По земле – вьюжит. Лошаденка, какую староста дал – а выбрал, ирод, что похужей, оно и понятно, царские гарантии гарантиями, но хозяйство на них не выстроишь, – бредет, нога за ногу цепляет. Чай, не рысак, чтоб лететь по бездорожью. Слева Лойко сопит, того и гляди лопнет, не то от злости, которой выхода нету, не то от обиды, не то от мыслей, каковые евонной голове тоже непривычные. Справа Ильюшка пальчиком оглоблю ковыряет, задуменный-задуменный, вперился взглядом в широкую Фрола Аксютовича спину и мозолит, мозолит… как до дыр не измозолил – сама не знаю.
Фрол Аксютович если и чуял чего, то ни словечком не обмолвился.
Знай песенку насвистывает, лошаденку погоняет…

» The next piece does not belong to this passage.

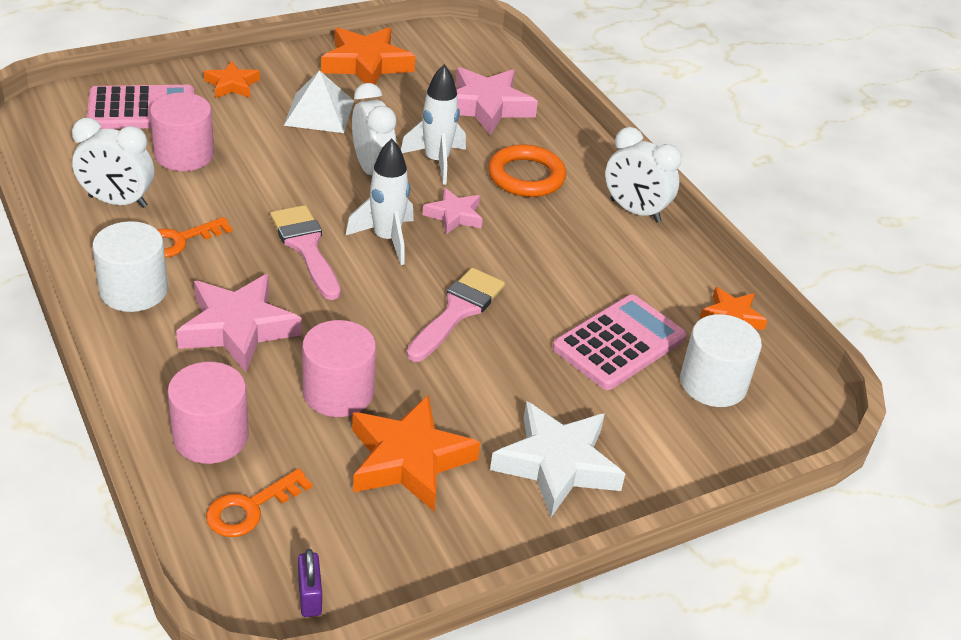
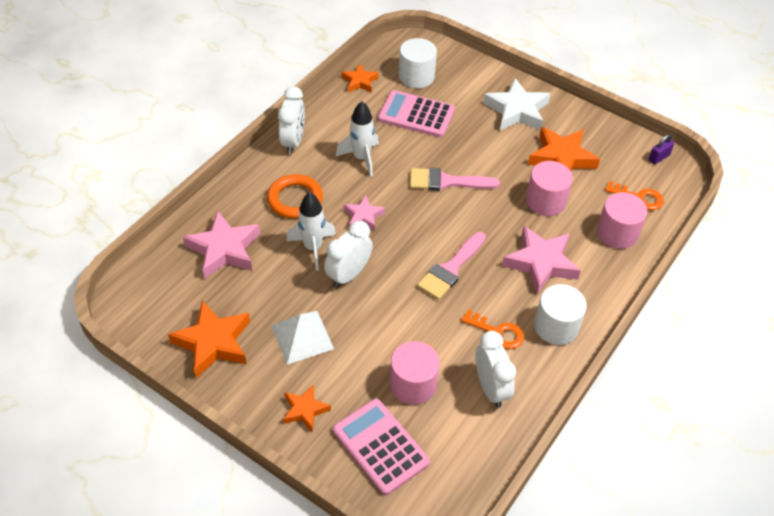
camera: 115 degrees left, 10 degrees up
white rocket [345,139,414,265] -> white rocket moved to [336,101,379,177]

Одного разочку только, когда за Серпухами завыла грозно волчья стая, очнулся будто бы. Голову поднял, повел носом, принюхиваясь – а пахло дымком, мехами лежалыми да табаком-самосадом, – и кулаком погрозил будто бы. Волки сразу и смолкли.
Нет, ехали мы неспешно.
Цельную седмицу добирались. Хватило, чтоб и в моей голове, которая, стало быть, не только косу носить сотворена, всякого забродило.
Верно сказал.
Чародеи царю клянутся кровью своею и жизнью. А бояре, стало быть, не указ им. Многим ли сие не по нраву? Ох, мыслю, каждому второму, ежель не каждому первому. Магик – это сила, да такая, супротив которой войско не соберешь… что некроманту войско? Дунет, плюнет, скажет слово заветное, и разлетится по войску черная лихоманка. Аль люди живые неживыми станут.
Аль еще чего…
Стихийники и того паче, про боевиков и вспоминать нечего… нет, пока стоит за троном царским Акадэмия, то и бунта бунтовать бояре не посмеют. Да и как забузишь? Чародейскую силу ни стеною крепостной, ни рвом не остановишь. Закроется ров. Осыплется стена. А то и хуже, разверзнется земля тысячью ртов да и проглотит усадьбу боярскую вместе со всеми людями. Оттого и сидят бояре тихо, плетут заговоры паучьи, а в открытую ежель и держат войско, то малое…
Тяжко.
Мысли скрипели, что колеса тележные. И не только у меня.
Первою ж ночью заговорили. А ночевали мы в Горбуньках, деревушке махонькой, чтоб не сказать, вовсе глухой, одичалой. Десяток дворов протянулись вдоль кривого речного бережка. И дома-то бедные, один другого ниже. Иные и вовсе без окон, с крышами, дранкою крытыми. Стены зеленым мхом поросшие, глиняными заплатами латанные. Да и сами домишки – как двоим развернуться.
Фролу Аксютовичу, само собой, в старостиной, приличной избе местечко отыскалось. А нас, как студиозусов, стало быть, в сараину определили. Сараина эта из досок лядащих строена была, зыркаста, что зубы старческие, и ветрами всеми продуваема. Сено в ней и то корочкой ледяною покрылось. Ну да грех жалиться, живы – и уже радость. Ежель закопаться поглубже да в одеяла закрутиться, оно и ладно будет.
А лошаденку жаль, как бы не сколела до утра, мнится мне, что иной нам туточки не добыть.
Бояре мои, ежель чего и думали про Горбуньковское гостеприимство, то вслух ни словечком не обмолвилися. И девку, которая нам горшок с репою пареной и хлеба половинку вынесла, поблагодарили любезно. Оно и верно, нет беды хозяев в бедности, чего имеют, тем и делятся.
Сало-то ладное было, крепкого просолу.
Да и репа хороша уж тем, что горяча. Ели, ложки облизывали… на друг друга не глядючи, будто бы вороги один одному.
Тяжко.
– Думаешь, сдадут? – у кого Лойко спрашивал, у меня ли, у Ильюшки, который в сено закопался, что твой мышак, не знаю.
Но ответил Ильюшка.
Сначала-то рученьки из стогу высунул, скрутил фигу – не фигу, так, знаку тайную, полог растягивая. Тот и встал, синий, дыркастый – умения Ильюшке все ж недоставало, – но какой был.
– Нет, – он говорил тихо и как-то обреченно. – Не выдадут. Если до сих пор, то теперь и подавно…
– Ну да…
Лойко в горшок руку сунул, остатки репы выгребая.
– А зачем тогда…
– Затем, чтоб на рожон не лезли, – это уже было сказано со злостью. – И чтоб думали, прежде чем рот разевать. Слово-то за слово… если кого-то из нас на измене зацепят, всей Акадэмии плохо будет.